Marlowe’s life behind the
typewriter was as dramatic and exciting as any of the criminal kinds
that passed through his pages. Born in 1914, he studied accounting in
school, mysteriously avoided service in World War II, spent most of his
20s floating from odd job to odd job, and squandered most of his money
gambling. “He’d traveled the fringes of society and came naturally to
the hardboiled style,” explains biographer Kelly. Marlowe married at age
31, but was a widower by age 42. Hitting the bottle hard, he drifted,
and wound up in New York City where he decided to plunge headfirst into
the booming paperback industry.
Just as ebooks and self-publishing
today are challenging traditional modes of publishing and fighting off
claims of illegitimacy and other pretentious prejudices, paperback
originals were viewed with suspicion and disgust when they hit
newsstands back when Gold Medal printed their first book in 1949. Circumventing the traditional hardcover-to-paperback reprint route, Gold
Medal decided to buck the system and produce original paperback novels. Newspapers rarely reviewed them in great depth, if at all. The public,
however, loved them. Other publishers followed suit, and a new industry
was born (replacing the recently dilapidated pulp field). And it was
this new publishing avenue that gave Marlowe a shot in 1959 with his
debut novel, Doorway to Death (Avon).
Nussbaum would not be the
dramatic peak to Marlowe’s career. What followed was a hard
two-and-a-half decade fall from grace before winding up dead, forgotten,
and out-of-print. Along the way there were creative rivalries with
uncredited researchers, battles with editors, amnesia, more run-ins with
the feds, and the crash of the paperback industry. Changing trends in
publishing killed the careers of the writers who gave birth to that
industry just a couple decades earlier. Jim Thompson, David Goodis, Day
Keene, Harry Whittington, Gil Brewer, and many others—including Dan J.
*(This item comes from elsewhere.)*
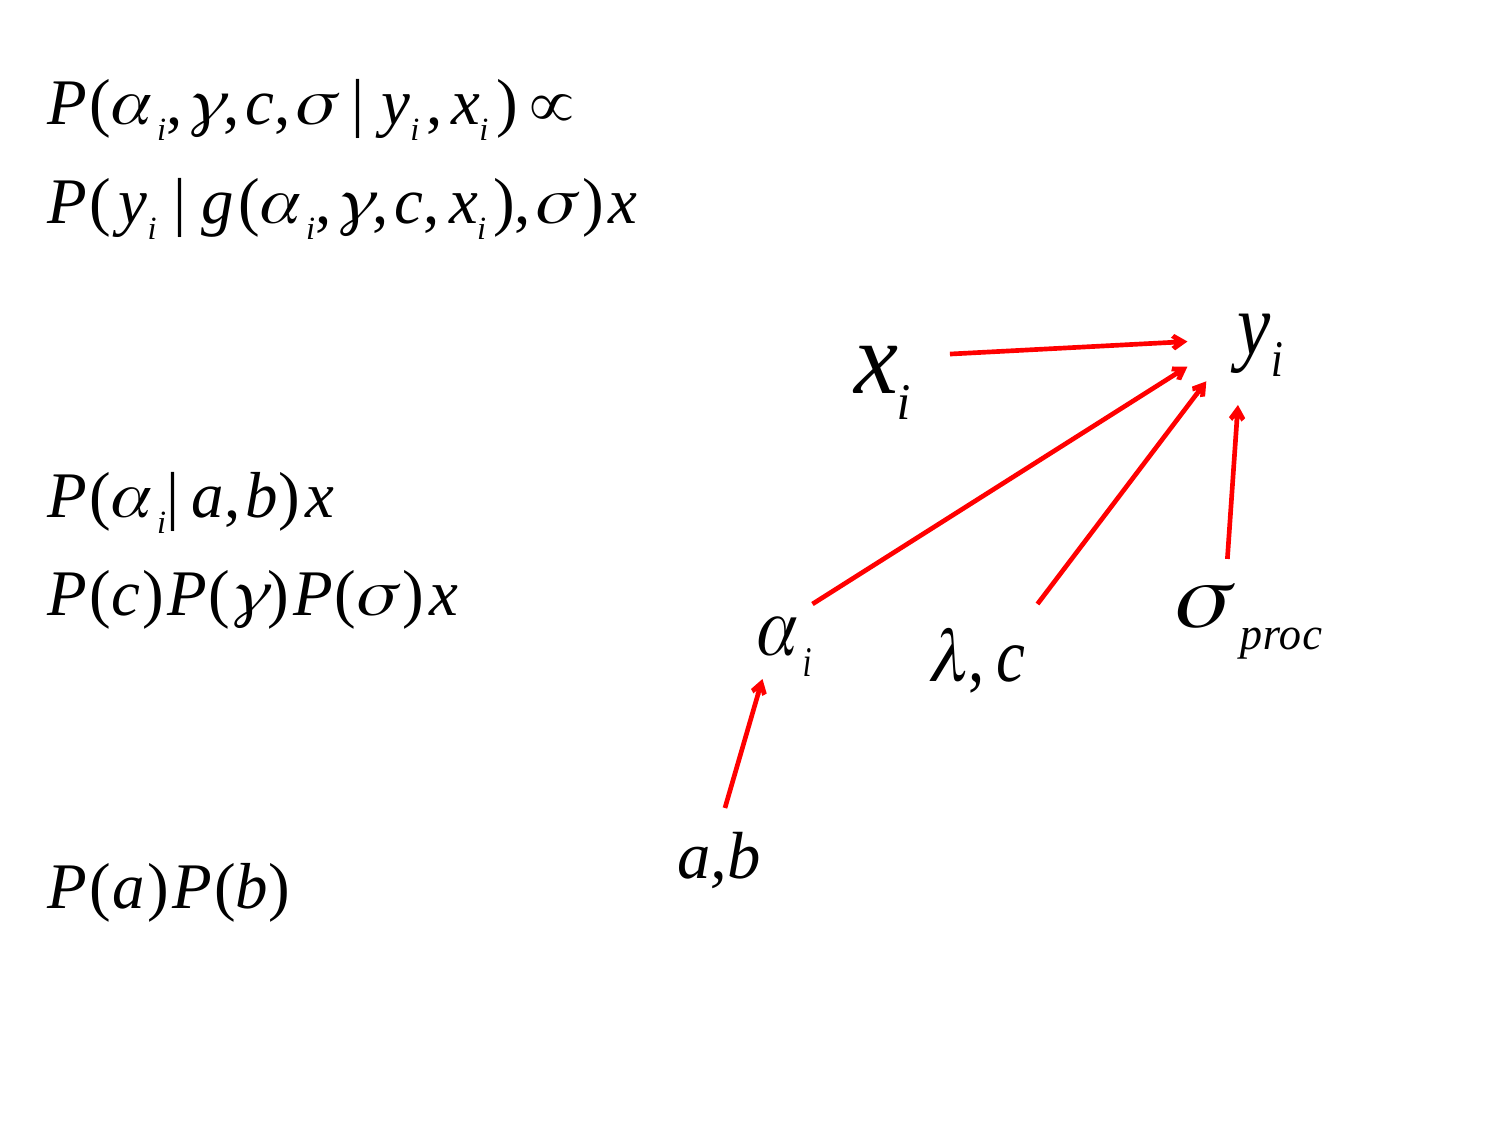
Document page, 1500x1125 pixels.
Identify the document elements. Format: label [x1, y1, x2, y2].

text_box [662, 266, 1338, 901]
text_box [37, 62, 650, 935]
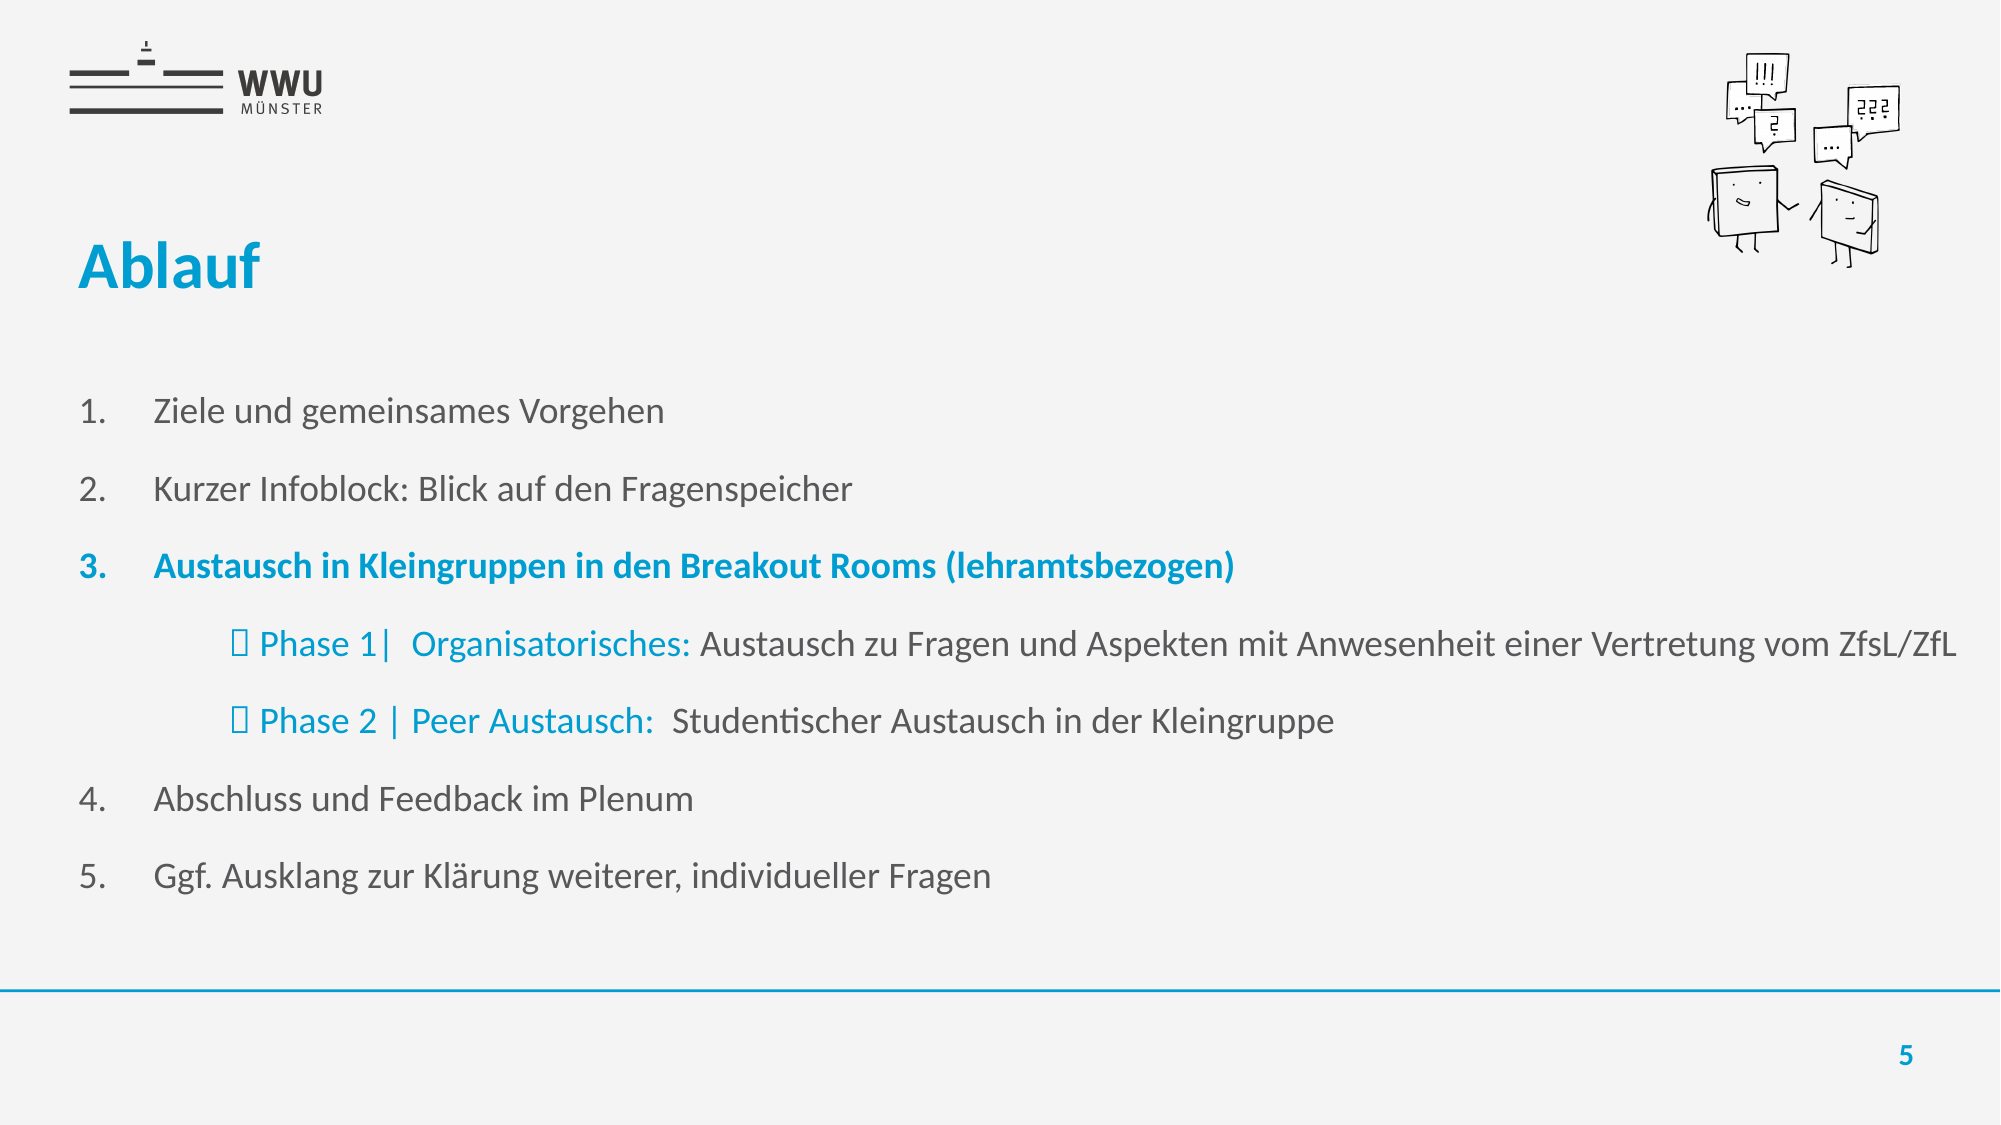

Marlowe—suddenly found they could barely make a sale. It was a tragic
end to too many careers, an ironically bleak and unjust finale for
writers who specialized in noir tales of people, like themselves, whose
world crumbled beneath their feet, and who couldn’t stop from falling
deeper and deeper into the abyss.
Along with Frank Gruber’s memoir, The Pulp Jungle, and Paul S. Powers’s Pulp Writer: Twenty Years in the American Grub Street, Kelly’s Gunshots In Another Room
is one of the few nonfiction books that offer a privileged, intimate
look into the professional lives of mid-century popular fiction writers.
The toil behind the craft, the anxiety of the industry, and the personal
stories of fingers that kept the typewriter clanging long into the
night. For anyone interested in the history of crime fiction, or the
evolution and devolution of the paperback original industry, Gunshots In Another Room is an indispensable volume.